:: Source data

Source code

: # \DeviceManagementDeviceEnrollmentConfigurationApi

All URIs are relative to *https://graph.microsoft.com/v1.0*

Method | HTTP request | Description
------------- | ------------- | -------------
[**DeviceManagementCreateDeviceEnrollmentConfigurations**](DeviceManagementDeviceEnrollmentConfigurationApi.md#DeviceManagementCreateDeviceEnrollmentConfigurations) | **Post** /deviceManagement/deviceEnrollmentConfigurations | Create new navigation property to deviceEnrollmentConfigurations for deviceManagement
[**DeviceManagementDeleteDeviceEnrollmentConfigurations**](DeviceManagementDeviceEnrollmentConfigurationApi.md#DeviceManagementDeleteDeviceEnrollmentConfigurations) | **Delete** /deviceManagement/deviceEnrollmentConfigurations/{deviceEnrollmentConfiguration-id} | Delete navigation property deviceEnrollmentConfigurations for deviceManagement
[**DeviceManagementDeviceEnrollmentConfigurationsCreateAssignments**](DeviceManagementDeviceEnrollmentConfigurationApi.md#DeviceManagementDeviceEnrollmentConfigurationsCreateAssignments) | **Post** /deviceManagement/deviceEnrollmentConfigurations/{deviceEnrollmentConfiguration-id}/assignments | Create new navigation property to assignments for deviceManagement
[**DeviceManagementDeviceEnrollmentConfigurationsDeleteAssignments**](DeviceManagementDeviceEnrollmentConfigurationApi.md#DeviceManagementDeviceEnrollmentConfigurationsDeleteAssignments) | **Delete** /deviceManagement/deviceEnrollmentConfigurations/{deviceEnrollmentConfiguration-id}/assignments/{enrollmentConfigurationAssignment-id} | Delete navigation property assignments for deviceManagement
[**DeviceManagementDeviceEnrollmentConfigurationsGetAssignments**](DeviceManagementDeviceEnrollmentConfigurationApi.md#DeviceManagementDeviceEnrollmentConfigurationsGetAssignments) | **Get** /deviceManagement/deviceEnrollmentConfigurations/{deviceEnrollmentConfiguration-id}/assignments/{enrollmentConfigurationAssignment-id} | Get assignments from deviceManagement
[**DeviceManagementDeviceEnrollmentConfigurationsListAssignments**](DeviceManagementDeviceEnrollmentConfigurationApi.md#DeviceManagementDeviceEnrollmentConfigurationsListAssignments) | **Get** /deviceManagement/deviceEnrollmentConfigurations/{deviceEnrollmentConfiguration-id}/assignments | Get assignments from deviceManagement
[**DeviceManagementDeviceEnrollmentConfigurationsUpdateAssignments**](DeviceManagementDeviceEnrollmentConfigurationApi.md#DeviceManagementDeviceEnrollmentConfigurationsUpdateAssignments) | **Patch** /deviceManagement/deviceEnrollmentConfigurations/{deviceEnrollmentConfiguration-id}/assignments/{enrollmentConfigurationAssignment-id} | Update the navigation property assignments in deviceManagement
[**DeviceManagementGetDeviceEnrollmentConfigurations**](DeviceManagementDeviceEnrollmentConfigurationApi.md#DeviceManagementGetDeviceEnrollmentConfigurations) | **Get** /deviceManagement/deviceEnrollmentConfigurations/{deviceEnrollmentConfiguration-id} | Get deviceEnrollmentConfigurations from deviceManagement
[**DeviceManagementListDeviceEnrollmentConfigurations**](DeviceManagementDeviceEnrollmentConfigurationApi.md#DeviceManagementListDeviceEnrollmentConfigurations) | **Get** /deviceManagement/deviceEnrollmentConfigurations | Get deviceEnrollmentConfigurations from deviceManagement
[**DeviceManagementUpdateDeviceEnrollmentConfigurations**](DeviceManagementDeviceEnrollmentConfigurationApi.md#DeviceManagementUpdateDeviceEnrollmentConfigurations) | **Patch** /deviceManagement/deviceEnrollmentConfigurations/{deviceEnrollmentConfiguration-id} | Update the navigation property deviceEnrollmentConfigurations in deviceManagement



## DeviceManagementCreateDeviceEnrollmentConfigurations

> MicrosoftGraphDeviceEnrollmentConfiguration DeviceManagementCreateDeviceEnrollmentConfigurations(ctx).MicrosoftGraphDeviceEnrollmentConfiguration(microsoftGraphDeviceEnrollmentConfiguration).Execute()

::::

◆ **Problem description**
Reproduce every one of these rows line for line, with no changes.

◆ **Output**
Source code

: # \DeviceManagementDeviceEnrollmentConfigurationApi

All URIs are relative to *https://graph.microsoft.com/v1.0*

Method | HTTP request | Description
------------- | ------------- | -------------
[**DeviceManagementCreateDeviceEnrollmentConfigurations**](DeviceManagementDeviceEnrollmentConfigurationApi.md#DeviceManagementCreateDeviceEnrollmentConfigurations) | **Post** /deviceManagement/deviceEnrollmentConfigurations | Create new navigation property to deviceEnrollmentConfigurations for deviceManagement
[**DeviceManagementDeleteDeviceEnrollmentConfigurations**](DeviceManagementDeviceEnrollmentConfigurationApi.md#DeviceManagementDeleteDeviceEnrollmentConfigurations) | **Delete** /deviceManagement/deviceEnrollmentConfigurations/{deviceEnrollmentConfiguration-id} | Delete navigation property deviceEnrollmentConfigurations for deviceManagement
[**DeviceManagementDeviceEnrollmentConfigurationsCreateAssignments**](DeviceManagementDeviceEnrollmentConfigurationApi.md#DeviceManagementDeviceEnrollmentConfigurationsCreateAssignments) | **Post** /deviceManagement/deviceEnrollmentConfigurations/{deviceEnrollmentConfiguration-id}/assignments | Create new navigation property to assignments for deviceManagement
[**DeviceManagementDeviceEnrollmentConfigurationsDeleteAssignments**](DeviceManagementDeviceEnrollmentConfigurationApi.md#DeviceManagementDeviceEnrollmentConfigurationsDeleteAssignments) | **Delete** /deviceManagement/deviceEnrollmentConfigurations/{deviceEnrollmentConfiguration-id}/assignments/{enrollmentConfigurationAssignment-id} | Delete navigation property assignments for deviceManagement
[**DeviceManagementDeviceEnrollmentConfigurationsGetAssignments**](DeviceManagementDeviceEnrollmentConfigurationApi.md#DeviceManagementDeviceEnrollmentConfigurationsGetAssignments) | **Get** /deviceManagement/deviceEnrollmentConfigurations/{deviceEnrollmentConfiguration-id}/assignments/{enrollmentConfigurationAssignment-id} | Get assignments from deviceManagement
[**DeviceManagementDeviceEnrollmentConfigurationsListAssignments**](DeviceManagementDeviceEnrollmentConfigurationApi.md#DeviceManagementDeviceEnrollmentConfigurationsListAssignments) | **Get** /deviceManagement/deviceEnrollmentConfigurations/{deviceEnrollmentConfiguration-id}/assignments | Get assignments from deviceManagement
[**DeviceManagementDeviceEnrollmentConfigurationsUpdateAssignments**](DeviceManagementDeviceEnrollmentConfigurationApi.md#DeviceManagementDeviceEnrollmentConfigurationsUpdateAssignments) | **Patch** /deviceManagement/deviceEnrollmentConfigurations/{deviceEnrollmentConfiguration-id}/assignments/{enrollmentConfigurationAssignment-id} | Update the navigation property assignments in deviceManagement
[**DeviceManagementGetDeviceEnrollmentConfigurations**](DeviceManagementDeviceEnrollmentConfigurationApi.md#DeviceManagementGetDeviceEnrollmentConfigurations) | **Get** /deviceManagement/deviceEnrollmentConfigurations/{deviceEnrollmentConfiguration-id} | Get deviceEnrollmentConfigurations from deviceManagement
[**DeviceManagementListDeviceEnrollmentConfigurations**](DeviceManagementDeviceEnrollmentConfigurationApi.md#DeviceManagementListDeviceEnrollmentConfigurations) | **Get** /deviceManagement/deviceEnrollmentConfigurations | Get deviceEnrollmentConfigurations from deviceManagement
[**DeviceManagementUpdateDeviceEnrollmentConfigurations**](DeviceManagementDeviceEnrollmentConfigurationApi.md#DeviceManagementUpdateDeviceEnrollmentConfigurations) | **Patch** /deviceManagement/deviceEnrollmentConfigurations/{deviceEnrollmentConfiguration-id} | Update the navigation property deviceEnrollmentConfigurations in deviceManagement



## DeviceManagementCreateDeviceEnrollmentConfigurations

> MicrosoftGraphDeviceEnrollmentConfiguration DeviceManagementCreateDeviceEnrollmentConfigurations(ctx).MicrosoftGraphDeviceEnrollmentConfiguration(microsoftGraphDeviceEnrollmentConfiguration).Execute()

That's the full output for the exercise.